Thanks, Kirsty. I think, Quinton would be best placed to answer that question, if we can hand over to Quinton.

Quinton Hildebrand
CEO and Managing Director, Ridley Corporation Limited

Thanks, Mick, and thank you for the question. Yes, you recall correctly, we had some challenges drying the product and, but I'm pleased to say that the commissioning of the plant in Thailand for dewatering and drying was successful a few months ago, and that plant is operating to our expectations. The objective of that dewatering and drying plant was to allow us to continue to process Novacq all year round. And as you will recall, we also use solar drying, but in Thailand, solar drying can't be done in the wet season. The mechanical drying will operate with the new equipment all year round, and then we will use solar drying in the dry season. That is giving us a good viable base to operate from.

In regards to sales performance, you know, based on the current production levels that we've had, our focus has been on supplying first the domestic Australian prawn customers. I'm pleased to say that all of our customers are taking Novacq in their early season composite diets this year. In terms of the international markets, we haven't had much product up until recently to sell into international markets. We have done some trials with international customers, though I would say that this has been hampered in the last 12 months due to COVID and the lack of travel, and there hasn't been the uptake we would have liked in terms of conducting trials in some of the larger customers in international markets. Our focus has shifted to supplying a composite early nursery diet containing Novacq.

Similar to what we're supplying into the Australian domestic market, we're looking to sell that product, which is a high-value, early life cycle product, to larger international customers. We're at a price point that's competitive with their current early season diets, and based on our work, we are confident that our product performs better based on our research. That's how I would to respond to that question. Thanks, Mick.

Mick McMahon
Independent Non-Executive Chairman, Ridley Corporation Limited

Thanks, Quinton.

Kirsty Clarke
General Counsel and Company Secretary, Ridley Corporation Limited

Mick, we have a second journal question from Peter Aird of the Australian Shareholders' Association. I was pleased to see gender diversity as part of your sustainability review, but note that only one of your directors is female. Is there an issue with diversity on the board?

Mick McMahon
Independent Non-Executive Chairman, Ridley Corporation Limited

Thanks, Kirsty. Well, first of all, we would like to see more diversity on the board. If we look at my time as Chair over the last year, we took the view with new directors coming on board and the blend of experience and fresh perspectives, that we would utilize the first 12, 18 months, which we're partway through, to leverage that experience and drive commercial and strategic outcomes. I think shareholders should be able to see the results of that. We are generally in a sector which is underrepresented from a gender diversity point of view, and that's a challenge, but should not be an excuse for us not to have appropriate representation on the board.

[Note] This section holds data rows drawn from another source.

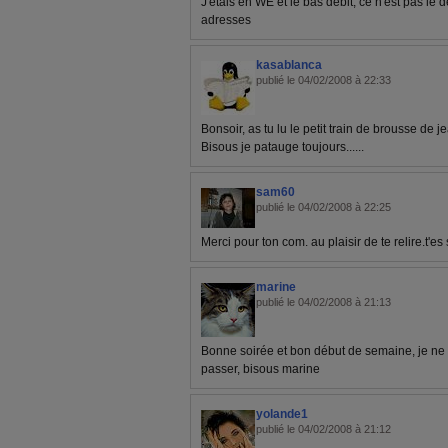
J'étais en WE et le bas débit, ce n'est pas le d
adresses
kasablanca
publié le 04/02/2008 à 22:33
Bonsoir, as tu lu le petit train de brousse de 
Bisous je patauge toujours......
sam60
publié le 04/02/2008 à 22:25
Merci pour ton com. au plaisir de te relire.t'es
marine
publié le 04/02/2008 à 21:13
Bonne soirée et bon début de semaine, je ne m'
passer, bisous marine
yolande1
publié le 04/02/2008 à 21:12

As we go into the next 12 or 18 months of assessing or updating our strategy, assessing the skills and experience required to support that strategy, including at director level, then we would look to ensure that we address that shortcoming. I would note that we do have updated or issued a new gender diversity and inclusion strategy in May, and we will look to be applying that, you know, not just at board level, but throughout the business. Thanks, Kirsty.

Kirsty Clarke
General Counsel and Company Secretary, Ridley Corporation Limited

There are no further questions, Mick.

Mick McMahon
Independent Non-Executive Chairman, Ridley Corporation Limited

Okay. If there are no further questions, I'll just finish by thanking everyone for your participation today and for your continued support of Ridley. I'll now close the broadcast and wish you all a pleasant day. Thank you very much.